Germany To Invite India, Indonesia, Senegal, South Africa To G7 Summit

German Chancellor Olaf Scholz has invited leaders from India, Indonesia, Senegal, and South Africa to the G7 summit next month. 

Indian Prime Minister Narendra Modi’s invitation as a special guest is a clear indication of Germany’s intent to exclude Russia from international conversations and begin to potentially form a global alliance against President Vladimir Putin. That Scholz invited Indonesian President Joko Widodo may also have significant implications for global relations with Russia; as president of the G20, Indonesia will host the summit later this year, and Widodo has expressed a desire for both Putin and Ukrainian President Volodymyr Zelenskyy to attend, sparking controversy among many Western attendees. 
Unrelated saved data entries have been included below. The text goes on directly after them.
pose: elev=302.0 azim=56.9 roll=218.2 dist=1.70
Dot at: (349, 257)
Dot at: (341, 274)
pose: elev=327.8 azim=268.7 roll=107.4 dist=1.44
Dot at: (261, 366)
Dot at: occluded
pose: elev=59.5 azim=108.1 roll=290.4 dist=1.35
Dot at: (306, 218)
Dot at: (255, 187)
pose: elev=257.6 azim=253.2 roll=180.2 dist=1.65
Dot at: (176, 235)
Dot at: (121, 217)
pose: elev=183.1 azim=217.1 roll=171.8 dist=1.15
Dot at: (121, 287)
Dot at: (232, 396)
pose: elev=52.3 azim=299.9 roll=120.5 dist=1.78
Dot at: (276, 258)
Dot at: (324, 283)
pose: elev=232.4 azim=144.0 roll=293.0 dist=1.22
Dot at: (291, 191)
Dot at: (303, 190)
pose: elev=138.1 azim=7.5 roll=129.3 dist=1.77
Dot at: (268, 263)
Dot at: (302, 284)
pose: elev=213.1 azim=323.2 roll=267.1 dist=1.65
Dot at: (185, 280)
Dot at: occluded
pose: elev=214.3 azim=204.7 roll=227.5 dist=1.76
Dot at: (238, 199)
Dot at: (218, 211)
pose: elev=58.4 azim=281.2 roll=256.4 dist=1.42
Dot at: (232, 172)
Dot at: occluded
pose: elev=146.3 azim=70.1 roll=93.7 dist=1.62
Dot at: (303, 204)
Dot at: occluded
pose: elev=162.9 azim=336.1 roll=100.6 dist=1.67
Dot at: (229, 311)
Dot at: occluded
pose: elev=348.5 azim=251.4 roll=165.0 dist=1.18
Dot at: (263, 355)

German Foreign Minister Annalena Baerbock has emphasized the importance of unity against Russian aggression: as she said in a statement earlier this week, “when a member of the G20 wants to destroy another country in this world with bombs, we cannot simply pretend that nothing happened and return to political business as usual… But, to exclude Russia from the G20, we need all of the other G19 countries on board.” In the meantime, Chancellor Scholz has expressed optimism that the upcoming summit will bolster German-Indian relations. After speaking with Modi earlier this week on green development, Scholz said, “we are ready to continue close cooperation on global issues with India, and — this is the key — to expand it.”

In his efforts to unite democratic governments with respect for international institutions, Scholz made a good strategic choice in extending a summit invitation to Modi — particularly considering India’s growing population and democratic traditions the country could be a key ally in global efforts against Russia. However, Scholz would also be right to exercise caution in forming this alliance, as Modi has yet to condemn Russia’s invasion of Ukraine and India has cooperated with Russia recently on energy and military supply. 

Since the Russian invasion of Ukraine, Scholz has made significant efforts to isolate Russia and strengthen connections with other democratic countries that may ally against Putin. For example, rather than traveling to China for his first trip to Asia as is traditional, he chose to visit Japan instead. The G7 summit invitations Scholz extended to these four countries are a continuation of this democratic alliance policy. 

Germany and its G7 allies, the U.S., U.K., Japan, France, Canada, and Italy, have imposed significant sanctions on Russia, but the group must continue to mobilize action against Russia from other countries as well. Engaging India on the side of this alliance could be a key step in swaying global action against Russia. Further, negotiating with Indonesia to remove Russia from the G20 summit would be an important opportunity for Germany to advocate for continued G19 cooperation against Russian aggression as Foreign Minister Baerbock encouraged.